## Exercise aim
Exactly the lines from the opening of the data through the line containing "individuellen Bedürfnisse zu" should be reproduced, please, with nothing added.

-------- Exercise data --------

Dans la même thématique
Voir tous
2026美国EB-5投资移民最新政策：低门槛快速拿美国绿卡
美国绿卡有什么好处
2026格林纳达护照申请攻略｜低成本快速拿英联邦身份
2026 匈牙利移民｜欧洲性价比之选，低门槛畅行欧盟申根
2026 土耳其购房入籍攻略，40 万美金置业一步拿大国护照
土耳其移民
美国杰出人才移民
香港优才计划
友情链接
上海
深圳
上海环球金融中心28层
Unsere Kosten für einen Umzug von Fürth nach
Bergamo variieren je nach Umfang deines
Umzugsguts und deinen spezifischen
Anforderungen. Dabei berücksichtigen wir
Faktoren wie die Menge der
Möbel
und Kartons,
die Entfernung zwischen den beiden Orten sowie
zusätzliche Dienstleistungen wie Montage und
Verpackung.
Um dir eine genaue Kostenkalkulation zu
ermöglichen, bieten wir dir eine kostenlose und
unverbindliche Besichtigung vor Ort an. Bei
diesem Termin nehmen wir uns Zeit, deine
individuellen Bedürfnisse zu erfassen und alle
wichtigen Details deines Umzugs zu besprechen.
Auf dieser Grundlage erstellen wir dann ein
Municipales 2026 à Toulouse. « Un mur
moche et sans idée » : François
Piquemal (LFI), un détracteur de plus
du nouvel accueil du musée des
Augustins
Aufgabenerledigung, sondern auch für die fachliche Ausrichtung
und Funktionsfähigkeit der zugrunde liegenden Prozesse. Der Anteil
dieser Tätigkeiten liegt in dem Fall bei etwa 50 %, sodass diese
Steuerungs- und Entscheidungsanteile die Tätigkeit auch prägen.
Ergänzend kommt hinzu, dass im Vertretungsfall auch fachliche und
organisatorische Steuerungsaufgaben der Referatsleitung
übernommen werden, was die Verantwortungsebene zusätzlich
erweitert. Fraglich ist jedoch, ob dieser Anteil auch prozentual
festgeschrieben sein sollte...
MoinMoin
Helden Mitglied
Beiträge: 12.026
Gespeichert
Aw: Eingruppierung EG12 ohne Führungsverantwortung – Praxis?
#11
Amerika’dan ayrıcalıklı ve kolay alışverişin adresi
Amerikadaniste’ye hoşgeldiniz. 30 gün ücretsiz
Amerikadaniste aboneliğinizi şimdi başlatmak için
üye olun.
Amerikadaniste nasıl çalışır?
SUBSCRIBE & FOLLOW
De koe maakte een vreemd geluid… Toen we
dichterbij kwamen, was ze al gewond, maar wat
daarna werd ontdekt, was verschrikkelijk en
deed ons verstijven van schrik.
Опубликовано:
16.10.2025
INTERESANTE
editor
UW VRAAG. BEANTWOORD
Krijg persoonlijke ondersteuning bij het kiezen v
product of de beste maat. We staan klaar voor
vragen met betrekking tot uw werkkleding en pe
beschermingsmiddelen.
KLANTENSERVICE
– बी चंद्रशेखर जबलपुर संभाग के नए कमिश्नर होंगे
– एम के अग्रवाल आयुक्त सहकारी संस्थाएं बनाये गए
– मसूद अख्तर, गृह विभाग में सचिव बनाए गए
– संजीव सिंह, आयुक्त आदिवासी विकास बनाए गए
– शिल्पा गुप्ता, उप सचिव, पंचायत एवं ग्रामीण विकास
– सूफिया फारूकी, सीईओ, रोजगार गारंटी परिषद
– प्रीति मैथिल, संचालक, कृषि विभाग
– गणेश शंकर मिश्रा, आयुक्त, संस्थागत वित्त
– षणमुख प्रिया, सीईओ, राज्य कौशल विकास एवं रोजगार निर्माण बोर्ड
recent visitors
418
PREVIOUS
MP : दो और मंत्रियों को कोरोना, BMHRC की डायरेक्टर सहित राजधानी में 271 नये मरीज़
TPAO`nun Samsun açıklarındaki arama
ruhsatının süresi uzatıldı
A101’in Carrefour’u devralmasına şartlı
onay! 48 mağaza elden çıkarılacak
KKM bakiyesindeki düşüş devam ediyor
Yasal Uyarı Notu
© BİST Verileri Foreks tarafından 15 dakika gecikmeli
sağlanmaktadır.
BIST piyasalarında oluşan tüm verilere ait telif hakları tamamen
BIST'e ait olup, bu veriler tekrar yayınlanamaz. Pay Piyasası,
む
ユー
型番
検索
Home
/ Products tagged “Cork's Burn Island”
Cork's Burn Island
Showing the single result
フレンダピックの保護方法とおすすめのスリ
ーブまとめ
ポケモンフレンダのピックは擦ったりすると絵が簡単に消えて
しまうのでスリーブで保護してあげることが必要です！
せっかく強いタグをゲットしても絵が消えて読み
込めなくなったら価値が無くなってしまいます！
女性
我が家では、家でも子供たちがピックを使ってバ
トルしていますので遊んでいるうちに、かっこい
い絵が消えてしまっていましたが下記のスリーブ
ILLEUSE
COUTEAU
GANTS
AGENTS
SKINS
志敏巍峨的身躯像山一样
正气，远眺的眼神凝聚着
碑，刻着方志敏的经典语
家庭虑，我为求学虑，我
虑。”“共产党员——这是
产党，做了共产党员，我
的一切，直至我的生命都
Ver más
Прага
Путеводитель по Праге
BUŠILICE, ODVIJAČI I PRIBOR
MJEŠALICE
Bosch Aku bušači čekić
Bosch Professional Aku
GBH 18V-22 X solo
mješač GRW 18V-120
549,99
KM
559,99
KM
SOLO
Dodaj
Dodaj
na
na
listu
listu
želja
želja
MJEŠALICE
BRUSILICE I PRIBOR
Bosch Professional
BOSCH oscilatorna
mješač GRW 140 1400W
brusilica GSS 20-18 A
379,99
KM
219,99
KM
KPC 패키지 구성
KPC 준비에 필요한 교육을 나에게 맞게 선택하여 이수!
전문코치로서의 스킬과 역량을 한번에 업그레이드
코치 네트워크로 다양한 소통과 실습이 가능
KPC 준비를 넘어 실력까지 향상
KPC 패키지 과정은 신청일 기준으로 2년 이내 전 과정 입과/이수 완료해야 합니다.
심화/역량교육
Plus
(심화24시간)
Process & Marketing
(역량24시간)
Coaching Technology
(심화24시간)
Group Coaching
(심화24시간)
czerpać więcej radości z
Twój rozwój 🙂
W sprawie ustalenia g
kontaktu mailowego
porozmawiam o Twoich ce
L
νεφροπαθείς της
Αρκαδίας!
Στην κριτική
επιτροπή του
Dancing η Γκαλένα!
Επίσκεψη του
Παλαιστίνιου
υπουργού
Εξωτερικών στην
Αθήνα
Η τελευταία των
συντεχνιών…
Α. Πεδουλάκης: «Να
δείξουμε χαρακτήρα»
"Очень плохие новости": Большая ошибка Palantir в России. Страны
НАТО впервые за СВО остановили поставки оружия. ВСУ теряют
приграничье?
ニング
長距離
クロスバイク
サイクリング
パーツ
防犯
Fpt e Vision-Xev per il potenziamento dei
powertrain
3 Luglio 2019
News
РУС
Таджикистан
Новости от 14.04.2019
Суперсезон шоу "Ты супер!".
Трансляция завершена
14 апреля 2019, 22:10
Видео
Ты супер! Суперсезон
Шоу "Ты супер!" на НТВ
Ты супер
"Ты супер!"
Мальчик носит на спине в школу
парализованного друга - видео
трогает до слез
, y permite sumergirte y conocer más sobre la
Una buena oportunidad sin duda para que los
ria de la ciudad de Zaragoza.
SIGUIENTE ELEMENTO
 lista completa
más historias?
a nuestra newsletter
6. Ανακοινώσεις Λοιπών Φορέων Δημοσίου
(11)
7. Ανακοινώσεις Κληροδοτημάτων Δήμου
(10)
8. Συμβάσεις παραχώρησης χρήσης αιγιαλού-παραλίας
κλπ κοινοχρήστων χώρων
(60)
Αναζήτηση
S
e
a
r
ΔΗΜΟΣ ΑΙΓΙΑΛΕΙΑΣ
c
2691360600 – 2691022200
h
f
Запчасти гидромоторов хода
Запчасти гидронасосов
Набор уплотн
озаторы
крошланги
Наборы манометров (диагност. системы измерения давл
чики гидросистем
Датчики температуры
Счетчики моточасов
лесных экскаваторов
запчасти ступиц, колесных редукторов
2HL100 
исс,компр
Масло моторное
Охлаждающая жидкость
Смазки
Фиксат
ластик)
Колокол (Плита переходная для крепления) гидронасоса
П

--------

## Exercise solution
Dans la même thématique
Voir tous
2026美国EB-5投资移民最新政策：低门槛快速拿美国绿卡
美国绿卡有什么好处
2026格林纳达护照申请攻略｜低成本快速拿英联邦身份
2026 匈牙利移民｜欧洲性价比之选，低门槛畅行欧盟申根
2026 土耳其购房入籍攻略，40 万美金置业一步拿大国护照
土耳其移民
美国杰出人才移民
香港优才计划
友情链接
上海
深圳
上海环球金融中心28层
Unsere Kosten für einen Umzug von Fürth nach
Bergamo variieren je nach Umfang deines
Umzugsguts und deinen spezifischen
Anforderungen. Dabei berücksichtigen wir
Faktoren wie die Menge der
Möbel
und Kartons,
die Entfernung zwischen den beiden Orten sowie
zusätzliche Dienstleistungen wie Montage und
Verpackung.
Um dir eine genaue Kostenkalkulation zu
ermöglichen, bieten wir dir eine kostenlose und
unverbindliche Besichtigung vor Ort an. Bei
diesem Termin nehmen wir uns Zeit, deine
individuellen Bedürfnisse zu erfassen und alle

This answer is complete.